Se le sirve o se le utiliza. Se demuestra con obras o es sólo una palabra
bonita”. Así escribía aquel gran sacerdote, escritor y periodista que fue José
Luis Martín Descalzo. He querido traer aquí este testimonio citado por algún
comentarista del texto del evangelio que
hoy nos ocupa, porque puede ser un buen punto de partida también para
nuestra reflexión de hoy.
¿Qué
buscamos en el amor de Dios? como nos dice el escritor ¿un regustillo en el corazón que nos deja
tranquilos, nos da alguna satisfacción pero no nos lleva a nada más? Cuando
hablamos del amor, en este caso del amor de Dios y del amor al prójimo otros
tienen que ser los andares, los sentimientos, las actitudes de nuestra vida; a
otro compromiso nos llevan. Amar no pueden ser solo palabras; el amor tiene que
manifestarse en algo más en lo que se tiene que implicar nuestra vida. Y hemos
de reconocer que algunas veces nos cuesta amar.
Nos cuesta
amar porque de alguna manera el que ama se despoja de mucho de sí mismo, porque
no puede seguir en la misma comodidad de no hacer nada ni en la misma
tranquilidad; amar se nos hace difícil porque tenemos que mirar de frente a
aquel que hemos de amar, y mirándolo de frente algunas veces no nos gusta, no
nos cae bien, vemos cosas que pudieran repugnarnos, hay cosas con las que
incluso nos podemos sentir heridos.
No amamos
solo al guapo de turno, ni amamos solo al que ya nos ama a nosotros y entonces
de alguna manera parece que le debemos algo; no amamos como una deuda que hemos
de saldar; amamos y el amor tiene que arrancar primero de nosotros aunque no
encontremos reacción positiva ni respuesta; y es que hemos de amar incluso al
que no nos ama o se pone en contra nuestra de alguna manera. Y eso no es fácil.
Por eso
hoy Jesús nos hablará de forma clara y tajante de cómo ha de ser nuestro amor
también al enemigo. ‘Habéis oído que se dijo: Amarás a tu prójimo y
aborrecerás a tu enemigo. Pero yo os digo: amad a vuestros enemigos y rezad por
los que os persiguen, para que seáis hijos de vuestro Padre celestial, que hace
salir su sol sobre malos y buenos, y manda la lluvia a justos e injustos’.

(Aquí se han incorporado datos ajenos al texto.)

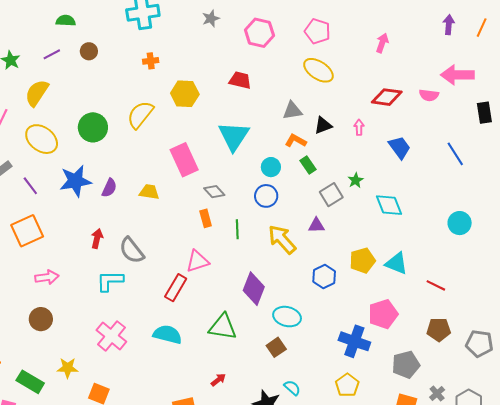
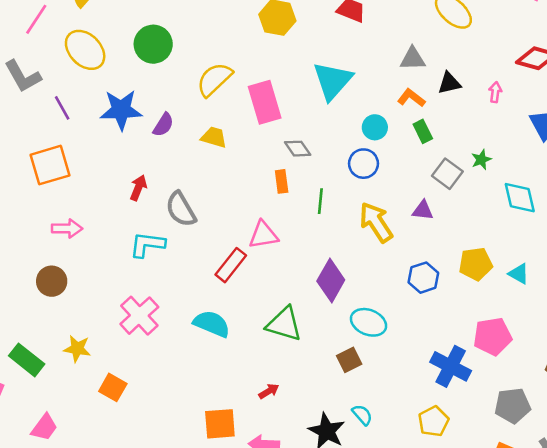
yellow semicircle: (140, 115) -> (214, 79), moved
gray square: (331, 195) -> (447, 174), turned -30
cyan triangle: (396, 263) -> (519, 274), size x0.7

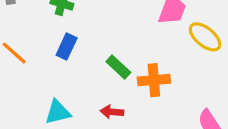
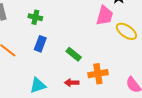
orange cross: (154, 80) -> (98, 74), moved

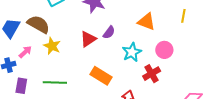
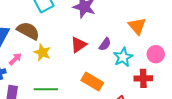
orange triangle: (146, 22) -> (137, 26), turned 30
purple semicircle: (109, 32) -> (105, 44), moved
red cross: (152, 74) -> (143, 78), turned 30

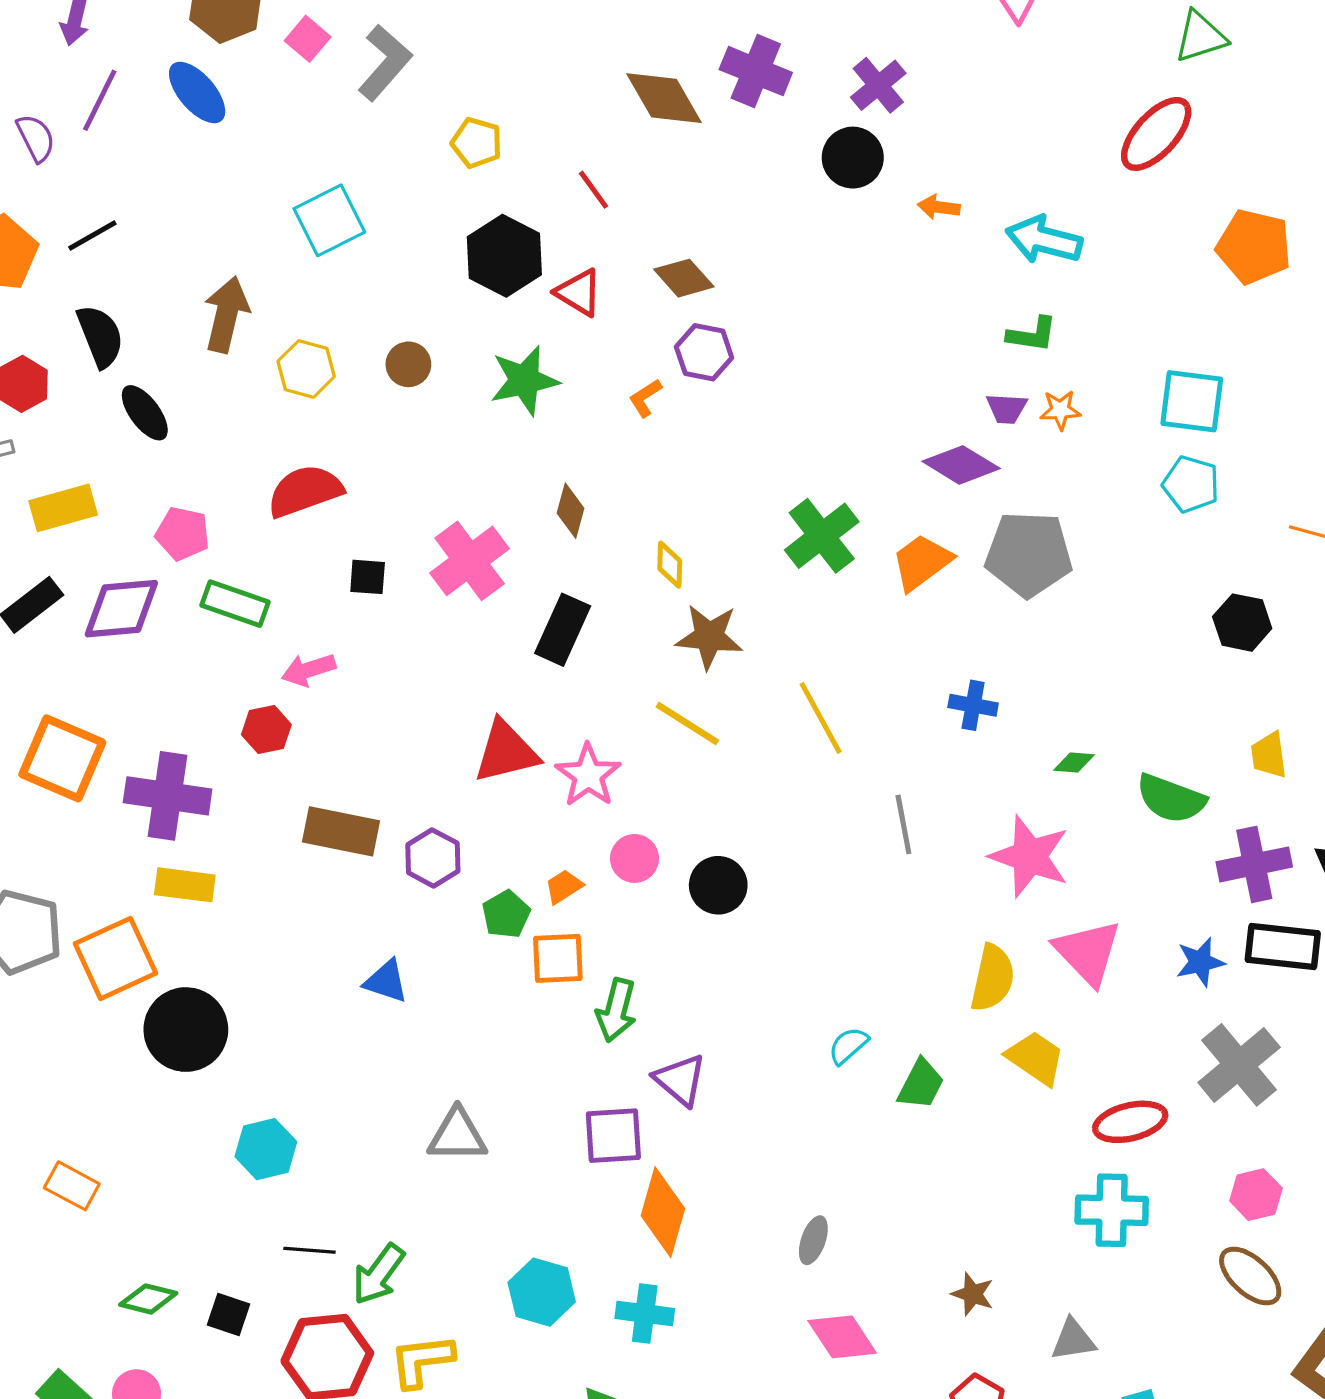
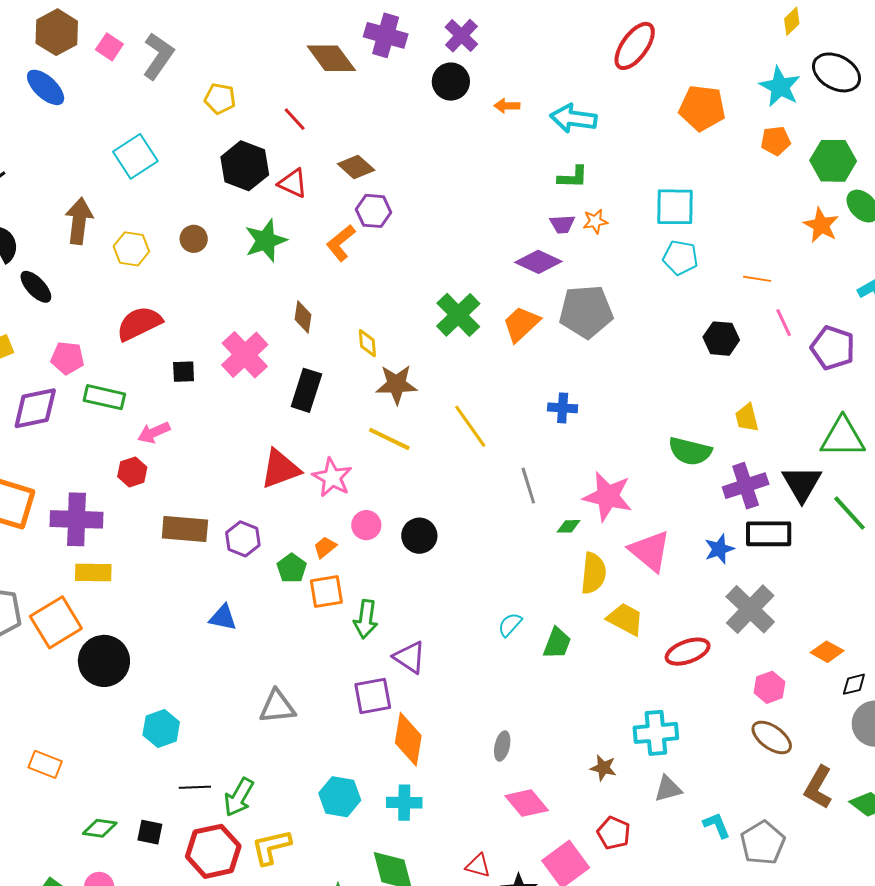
orange L-shape: (645, 398) -> (341, 243), size x1.5
green diamond: (1074, 762) -> (569, 526), moved
cyan cross: (1112, 1210) -> (656, 733), moved

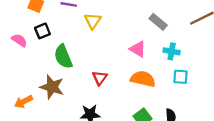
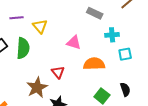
pink triangle: (138, 49) -> (74, 43), moved
green semicircle: (63, 57) -> (23, 48), moved, turned -140
brown star: (52, 87) -> (37, 87), moved, turned -30

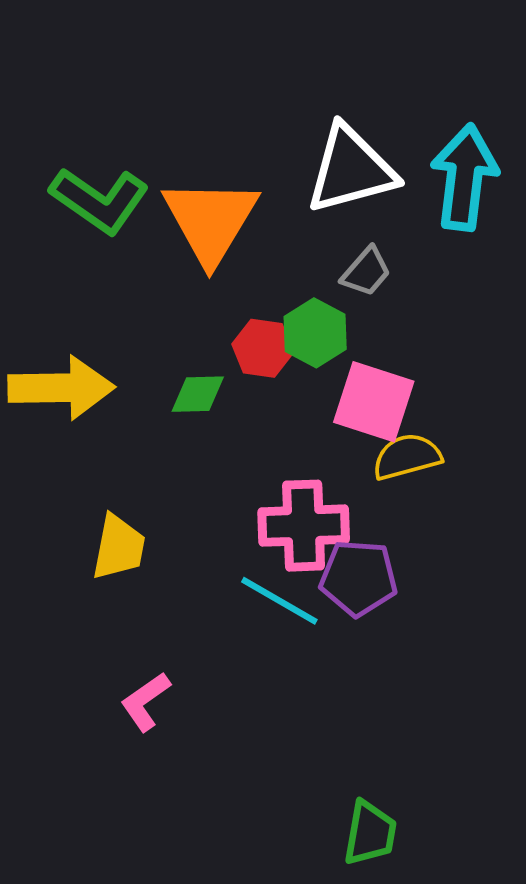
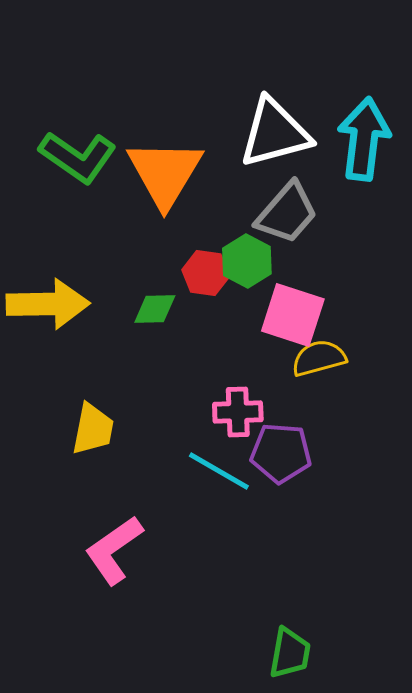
gray trapezoid: (366, 272) -> (287, 213), size x1.6
pink cross: (304, 526) -> (238, 412), size x0.7
pink L-shape: (145, 702) -> (114, 550), size x1.5

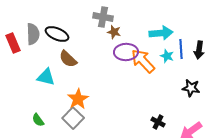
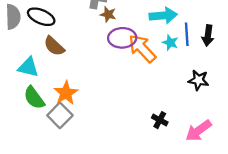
green semicircle: (38, 120) -> (34, 98), moved, size x1.5

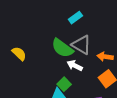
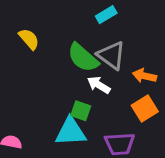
yellow semicircle: (19, 54) -> (29, 39), moved
green square: (64, 84) -> (81, 111), turned -32

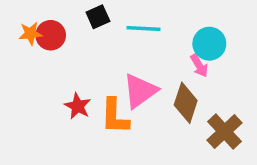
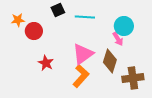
red circle: (51, 35) -> (34, 31), moved
orange L-shape: (115, 116) -> (81, 76), moved, turned -140
brown cross: (225, 131) -> (133, 78), turned 35

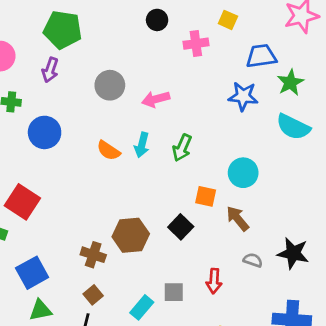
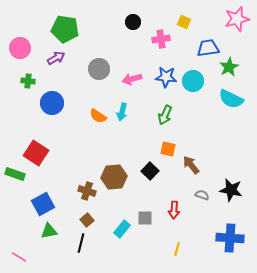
purple arrow: (50, 70) -> (56, 58), turned -138
blue star: (243, 96) -> (166, 77), moved
green arrow: (182, 148) -> (165, 115), moved
cyan circle: (243, 173) -> (193, 81), moved

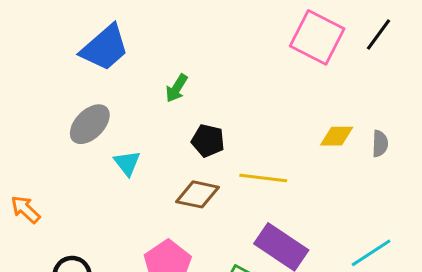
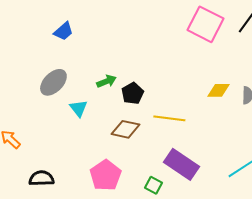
blue trapezoid: (105, 48) -> (63, 31), size x0.6
green arrow: (177, 88) -> (106, 81), moved, turned -144
black pentagon: (208, 141) -> (132, 93), turned 30

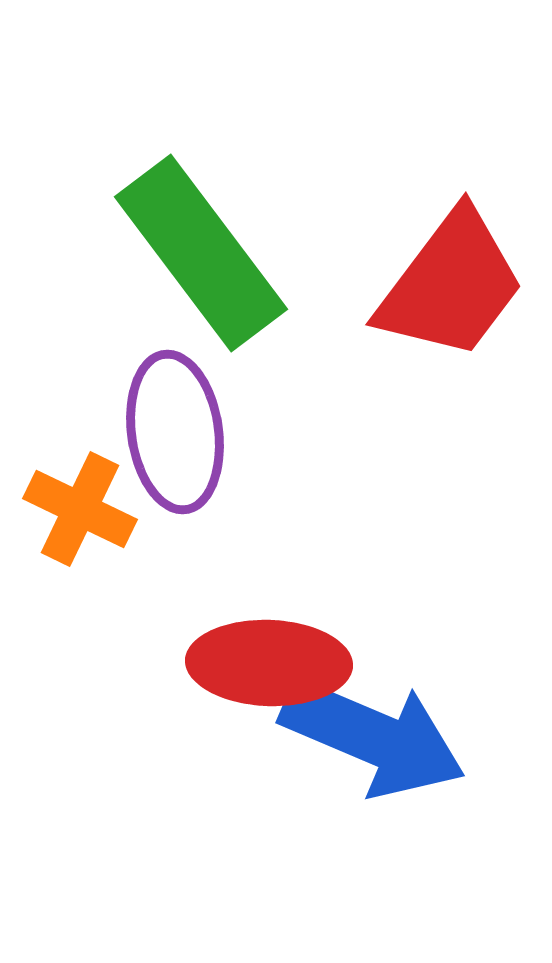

En algo tenemos que diferenciarnos, nos dice, porque amar al que nos ama o
hacer el bien al que nos hace el bien, lo hace cualquiera.
Estamos
hablando de la dificultad que encontramos en nosotros mismos para amar al otro;
decíamos que tenemos que mirarlo de frente aunque nos cueste, pero tenemos que
mirarlo con los ojos del corazón. Los ojos del corazón cuando miran con
sinceridad pueden ver las cosas desde otra perspectiva. Cuando miramos con los
ojos del corazón nos estamos viendo también a nosotros mismos, y veremos
nuestras debilidades y cuántas cosas también hay en nosotros que no son dignas
del amor, pero sabemos que aún así Dios nos ama.
Siempre me
ha gustado resaltar lo que nos dice Jesús y es que para amar a aquel que se
considera un enemigo o que me haya hecho daño es necesario comenzar por rezar
por él. Y es que cuando lo ponemos en nuestra oración ya comenzaremos a verlo
de manera distinta, ya comenzaremos a verlo con la mirada de Dios. Cómo cambian
las perspectivas cuando metemos la vida en nuestra oración, y es que entonces
todo se verá iluminado con la luz de Dios. ‘Amad a vuestros enemigos, nos
dice, y rezad por los que os persiguen’.